> **Extracted entries**
*** Begin section ***
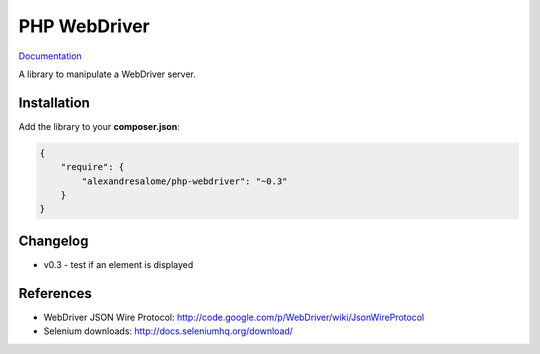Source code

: PHP WebDriver
=============

`Documentation <doc/index.rst>`_

A library to manipulate a WebDriver server.

Installation
::::::::::::

Add the library to your **composer.json**:

.. code-block:: yaml

    {
        "require": {
            "alexandresalome/php-webdriver": "~0.3"
        }
    }

Changelog
:::::::::

- v0.3 - test if an element is displayed

References
::::::::::

* WebDriver JSON Wire Protocol: http://code.google.com/p/WebDriver/wiki/JsonWireProtocol
* Selenium downloads: http://docs.seleniumhq.org/download/
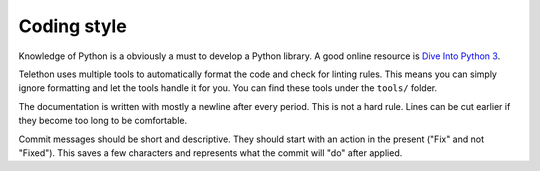 Coding style
============

Knowledge of Python is a obviously a must to develop a Python library.
A good online resource is `Dive Into Python 3 <http://www.diveintopython3.net/>`_.

Telethon uses multiple tools to automatically format the code and check for linting rules.
This means you can simply ignore formatting and let the tools handle it for you.
You can find these tools under the ``tools/`` folder.

The documentation is written with mostly a newline after every period.
This is not a hard rule.
Lines can be cut earlier if they become too long to be comfortable.

Commit messages should be short and descriptive.
They should start with an action in the present ("Fix" and not "Fixed").
This saves a few characters and represents what the commit will "do" after applied.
*** End section ***
> **Task goal**
Output each record above exactly as it stands, excluding all pictures.

> **Solution for this problem**
Source code

: PHP WebDriver
=============

`Documentation <doc/index.rst>`_

A library to manipulate a WebDriver server.

Installation
::::::::::::

Add the library to your **composer.json**:

.. code-block:: yaml

    {
        "require": {
            "alexandresalome/php-webdriver": "~0.3"
        }
    }

Changelog
:::::::::

- v0.3 - test if an element is displayed

References
::::::::::

* WebDriver JSON Wire Protocol: http://code.google.com/p/WebDriver/wiki/JsonWireProtocol
* Selenium downloads: http://docs.seleniumhq.org/download/
 Coding style
============

Knowledge of Python is a obviously a must to develop a Python library.
A good online resource is `Dive Into Python 3 <http://www.diveintopython3.net/>`_.

Telethon uses multiple tools to automatically format the code and check for linting rules.
This means you can simply ignore formatting and let the tools handle it for you.
You can find these tools under the ``tools/`` folder.

The documentation is written with mostly a newline after every period.
This is not a hard rule.
Lines can be cut earlier if they become too long to be comfortable.

Commit messages should be short and descriptive.
They should start with an action in the present ("Fix" and not "Fixed").
This saves a few characters and represents what the commit will "do" after applied.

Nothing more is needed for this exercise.